**WORK TO COMPLETE:** Turn every line in the rows below into a JSON list of strings, one string per line, and leave out any blank lines.
#### DATASET RECORDS ####
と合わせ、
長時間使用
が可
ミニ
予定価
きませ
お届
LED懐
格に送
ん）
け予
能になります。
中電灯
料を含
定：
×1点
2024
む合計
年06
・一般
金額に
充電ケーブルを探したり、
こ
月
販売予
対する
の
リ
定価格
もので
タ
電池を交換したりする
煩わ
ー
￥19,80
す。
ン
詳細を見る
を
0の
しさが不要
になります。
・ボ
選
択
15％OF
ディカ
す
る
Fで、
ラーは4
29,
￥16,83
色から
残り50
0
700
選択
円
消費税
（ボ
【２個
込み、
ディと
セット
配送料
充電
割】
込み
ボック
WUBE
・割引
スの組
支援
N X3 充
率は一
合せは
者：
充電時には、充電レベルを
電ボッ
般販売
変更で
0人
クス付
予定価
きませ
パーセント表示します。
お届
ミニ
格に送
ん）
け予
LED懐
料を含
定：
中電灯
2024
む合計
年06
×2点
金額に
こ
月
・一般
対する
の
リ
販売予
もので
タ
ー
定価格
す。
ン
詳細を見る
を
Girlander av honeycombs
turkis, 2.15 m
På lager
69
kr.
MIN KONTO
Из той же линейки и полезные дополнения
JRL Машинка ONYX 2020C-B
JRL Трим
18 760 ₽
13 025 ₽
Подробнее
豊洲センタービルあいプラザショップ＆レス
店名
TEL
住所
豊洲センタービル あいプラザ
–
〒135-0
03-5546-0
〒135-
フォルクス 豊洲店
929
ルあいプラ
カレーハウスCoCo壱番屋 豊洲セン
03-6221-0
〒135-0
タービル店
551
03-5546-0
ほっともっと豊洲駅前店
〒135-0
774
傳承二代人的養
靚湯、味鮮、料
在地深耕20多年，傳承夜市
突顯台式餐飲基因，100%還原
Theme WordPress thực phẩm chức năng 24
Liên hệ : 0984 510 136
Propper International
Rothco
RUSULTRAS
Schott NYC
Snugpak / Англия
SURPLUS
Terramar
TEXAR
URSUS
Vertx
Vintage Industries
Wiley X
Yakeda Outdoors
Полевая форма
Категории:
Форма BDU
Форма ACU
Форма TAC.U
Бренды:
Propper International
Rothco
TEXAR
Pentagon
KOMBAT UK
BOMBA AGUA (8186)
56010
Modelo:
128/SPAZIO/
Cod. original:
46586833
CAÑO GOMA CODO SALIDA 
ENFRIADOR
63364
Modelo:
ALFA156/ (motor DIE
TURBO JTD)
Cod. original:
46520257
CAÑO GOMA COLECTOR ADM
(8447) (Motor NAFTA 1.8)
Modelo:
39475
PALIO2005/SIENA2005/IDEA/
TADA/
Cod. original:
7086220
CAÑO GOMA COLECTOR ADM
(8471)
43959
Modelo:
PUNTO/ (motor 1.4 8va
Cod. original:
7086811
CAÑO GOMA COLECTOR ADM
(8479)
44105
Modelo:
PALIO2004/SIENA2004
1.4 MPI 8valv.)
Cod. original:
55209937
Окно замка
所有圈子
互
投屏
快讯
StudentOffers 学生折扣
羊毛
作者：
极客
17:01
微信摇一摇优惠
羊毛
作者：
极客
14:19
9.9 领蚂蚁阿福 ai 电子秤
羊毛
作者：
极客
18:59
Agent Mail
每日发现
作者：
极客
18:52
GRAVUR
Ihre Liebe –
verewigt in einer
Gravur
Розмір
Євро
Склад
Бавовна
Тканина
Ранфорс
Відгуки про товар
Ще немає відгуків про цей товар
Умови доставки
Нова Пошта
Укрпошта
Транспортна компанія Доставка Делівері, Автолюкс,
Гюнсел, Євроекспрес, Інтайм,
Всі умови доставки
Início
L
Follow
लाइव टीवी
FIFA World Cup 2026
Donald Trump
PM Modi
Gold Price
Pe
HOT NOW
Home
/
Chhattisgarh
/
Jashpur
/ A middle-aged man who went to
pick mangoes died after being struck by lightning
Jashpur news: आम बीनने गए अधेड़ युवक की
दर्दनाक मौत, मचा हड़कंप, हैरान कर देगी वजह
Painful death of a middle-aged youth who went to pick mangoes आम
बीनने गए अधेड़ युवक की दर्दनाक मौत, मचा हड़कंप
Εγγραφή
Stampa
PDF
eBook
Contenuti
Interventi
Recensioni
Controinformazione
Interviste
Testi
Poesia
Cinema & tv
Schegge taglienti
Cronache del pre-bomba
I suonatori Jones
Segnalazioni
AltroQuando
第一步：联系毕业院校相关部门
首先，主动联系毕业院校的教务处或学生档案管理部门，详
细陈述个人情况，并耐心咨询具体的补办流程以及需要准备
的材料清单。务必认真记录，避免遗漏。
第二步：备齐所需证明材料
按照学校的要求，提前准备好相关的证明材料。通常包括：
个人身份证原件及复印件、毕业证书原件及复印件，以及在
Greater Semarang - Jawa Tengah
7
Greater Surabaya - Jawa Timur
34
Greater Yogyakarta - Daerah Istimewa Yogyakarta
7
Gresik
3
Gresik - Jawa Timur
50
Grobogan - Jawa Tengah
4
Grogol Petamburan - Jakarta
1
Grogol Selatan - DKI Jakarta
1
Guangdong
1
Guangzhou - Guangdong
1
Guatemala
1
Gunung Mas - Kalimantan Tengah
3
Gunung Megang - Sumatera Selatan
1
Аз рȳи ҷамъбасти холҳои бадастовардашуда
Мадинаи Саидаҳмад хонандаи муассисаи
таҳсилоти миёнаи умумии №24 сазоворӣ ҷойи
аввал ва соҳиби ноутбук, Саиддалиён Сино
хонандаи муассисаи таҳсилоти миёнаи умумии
####
**OUTPUT FOR THIS TASK:**
[
  "と合わせ、",
  "長時間使用",
  "が可",
  "ミニ",
  "予定価",
  "きませ",
  "お届",
  "LED懐",
  "格に送",
  "ん）",
  "け予",
  "能になります。",
  "中電灯",
  "料を含",
  "定：",
  "×1点",
  "2024",
  "む合計",
  "年06",
  "・一般",
  "金額に",
  "充電ケーブルを探したり、",
  "こ",
  "月",
  "販売予",
  "対する",
  "の",
  "リ",
  "定価格",
  "もので",
  "タ",
  "電池を交換したりする",
  "煩わ",
  "ー",
  "￥19,80",
  "す。",
  "ン",
  "詳細を見る",
  "を",
  "0の",
  "しさが不要",
  "になります。",
  "・ボ",
  "選",
  "択",
  "15％OF",
  "ディカ",
  "す",
  "る",
  "Fで、",
  "ラーは4",
  "29,",
  "￥16,83",
  "色から",
  "残り50",
  "0",
  "700",
  "選択",
  "円",
  "消費税",
  "（ボ",
  "【２個",
  "込み、",
  "ディと",
  "セット",
  "配送料",
  "充電",
  "割】",
  "込み",
  "ボック",
  "WUBE",
  "・割引",
  "スの組",
  "支援",
  "N X3 充",
  "率は一",
  "合せは",
  "者：",
  "充電時には、充電レベルを",
  "電ボッ",
  "般販売",
  "変更で",
  "0人",
  "クス付",
  "予定価",
  "きませ",
  "パーセント表示します。",
  "お届",
  "ミニ",
  "格に送",
  "ん）",
  "け予",
  "LED懐",
  "料を含",
  "定：",
  "中電灯",
  "2024",
  "む合計",
  "年06",
  "×2点",
  "金額に",
  "こ",
  "月",
  "・一般",
  "対する",
  "の",
  "リ",
  "販売予",
  "もので",
  "タ",
  "ー",
  "定価格",
  "す。",
  "ン",
  "詳細を見る",
  "を",
  "Girlander av honeycombs",
  "turkis, 2.15 m",
  "På lager",
  "69",
  "kr.",
  "MIN KONTO",
  "Из той же линейки и полезные дополнения",
  "JRL Машинка ONYX 2020C-B",
  "JRL Трим",
  "18 760 ₽",
  "13 025 ₽",
  "Подробнее",
  "豊洲センタービルあいプラザショップ＆レス",
  "店名",
  "TEL",
  "住所",
  "豊洲センタービル あいプラザ",
  "–",
  "〒135-0",
  "03-5546-0",
  "〒135-",
  "フォルクス 豊洲店",
  "929",
  "ルあいプラ",
  "カレーハウスCoCo壱番屋 豊洲セン",
  "03-6221-0",
  "〒135-0",
  "タービル店",
  "551",
  "03-5546-0",
  "ほっともっと豊洲駅前店",
  "〒135-0",
  "774",
  "傳承二代人的養",
  "靚湯、味鮮、料",
  "在地深耕20多年，傳承夜市",
  "突顯台式餐飲基因，100%還原",
  "Theme WordPress thực phẩm chức năng 24",
  "Liên hệ : 0984 510 136",
  "Propper International",
  "Rothco",
  "RUSULTRAS",
  "Schott NYC",
  "Snugpak / Англия",
  "SURPLUS",
  "Terramar",
  "TEXAR",
  "URSUS",
  "Vertx",
  "Vintage Industries",
  "Wiley X",
  "Yakeda Outdoors",
  "Полевая форма",
  "Категории:",
  "Форма BDU",
  "Форма ACU",
  "Форма TAC.U",
  "Бренды:",
  "Propper International",
  "Rothco",
  "TEXAR",
  "Pentagon",
  "KOMBAT UK",
  "BOMBA AGUA (8186)",
  "56010",
  "Modelo:",
  "128/SPAZIO/",
  "Cod. original:",
  "46586833",
  "CAÑO GOMA CODO SALIDA ",
  "ENFRIADOR",
  "63364",
  "Modelo:",
  "ALFA156/ (motor DIE",
  "TURBO JTD)",
  "Cod. original:",
  "46520257",
  "CAÑO GOMA COLECTOR ADM",
  "(8447) (Motor NAFTA 1.8)",
  "Modelo:",
  "39475",
  "PALIO2005/SIENA2005/IDEA/",
  "TADA/",
  "Cod. original:",
  "7086220",
  "CAÑO GOMA COLECTOR ADM",
  "(8471)",
  "43959",
  "Modelo:",
  "PUNTO/ (motor 1.4 8va",
  "Cod. original:",
  "7086811",
  "CAÑO GOMA COLECTOR ADM",
  "(8479)",
  "44105",
  "Modelo:",
  "PALIO2004/SIENA2004",
  "1.4 MPI 8valv.)",
  "Cod. original:",
  "55209937",
  "Окно замка",
  "所有圈子",
  "互",
  "投屏",
  "快讯",
  "StudentOffers 学生折扣",
  "羊毛",
  "作者：",
  "极客",
  "17:01",
  "微信摇一摇优惠",
  "羊毛",
  "作者：",
  "极客",
  "14:19",
  "9.9 领蚂蚁阿福 ai 电子秤",
  "羊毛",
  "作者：",
  "极客",
  "18:59",
  "Agent Mail",
  "每日发现",
  "作者：",
  "极客",
  "18:52",
  "GRAVUR",
  "Ihre Liebe –",
  "verewigt in einer",
  "Gravur",
  "Розмір",
  "Євро",
  "Склад",
  "Бавовна",
  "Тканина",
  "Ранфорс",
  "Відгуки про товар",
  "Ще немає відгуків про цей товар",
  "Умови доставки",
  "Нова Пошта",
  "Укрпошта",
  "Транспортна компанія Доставка Делівері, Автолюкс,",
  "Гюнсел, Євроекспрес, Інтайм,",
  "Всі умови доставки",
  "Início",
  "L",
  "Follow",
  "लाइव टीवी",
  "FIFA World Cup 2026",
  "Donald Trump",
  "PM Modi",
  "Gold Price",
  "Pe",
  "HOT NOW",
  "Home",
  "/",
  "Chhattisgarh",
  "/",
  "Jashpur",
  "/ A middle-aged man who went to",
  "pick mangoes died after being struck by lightning",
  "Jashpur news: आम बीनने गए अधेड़ युवक की",
  "दर्दनाक मौत, मचा हड़कंप, हैरान कर देगी वजह",
  "Painful death of a middle-aged youth who went to pick mangoes आम",
  "बीनने गए अधेड़ युवक की दर्दनाक मौत, मचा हड़कंप",
  "Εγγραφή",
  "Stampa",
  "PDF",
  "eBook",
  "Contenuti",
  "Interventi",
  "Recensioni",
  "Controinformazione",
  "Interviste",
  "Testi",
  "Poesia",
  "Cinema & tv",
  "Schegge taglienti",
  "Cronache del pre-bomba",
  "I suonatori Jones",
  "Segnalazioni",
  "AltroQuando",
  "第一步：联系毕业院校相关部门",
  "首先，主动联系毕业院校的教务处或学生档案管理部门，详",
  "细陈述个人情况，并耐心咨询具体的补办流程以及需要准备",
  "的材料清单。务必认真记录，避免遗漏。",
  "第二步：备齐所需证明材料",
  "按照学校的要求，提前准备好相关的证明材料。通常包括：",
  "个人身份证原件及复印件、毕业证书原件及复印件，以及在",
  "Greater Semarang - Jawa Tengah",
  "7",
  "Greater Surabaya - Jawa Timur",
  "34",
  "Greater Yogyakarta - Daerah Istimewa Yogyakarta",
  "7",
  "Gresik",
  "3",
  "Gresik - Jawa Timur",
  "50",
  "Grobogan - Jawa Tengah",
  "4",
  "Grogol Petamburan - Jakarta",
  "1",
  "Grogol Selatan - DKI Jakarta",
  "1",
  "Guangdong",
  "1",
  "Guangzhou - Guangdong",
  "1",
  "Guatemala",
  "1",
  "Gunung Mas - Kalimantan Tengah",
  "3",
  "Gunung Megang - Sumatera Selatan",
  "1",
  "Аз рȳи ҷамъбасти холҳои бадастовардашуда",
  "Мадинаи Саидаҳмад хонандаи муассисаи",
  "таҳсилоти миёнаи умумии №24 сазоворӣ ҷойи",
  "аввал ва соҳиби ноутбук, Саиддалиён Сино",
  "хонандаи муассисаи таҳсилоти миёнаи умумии"
]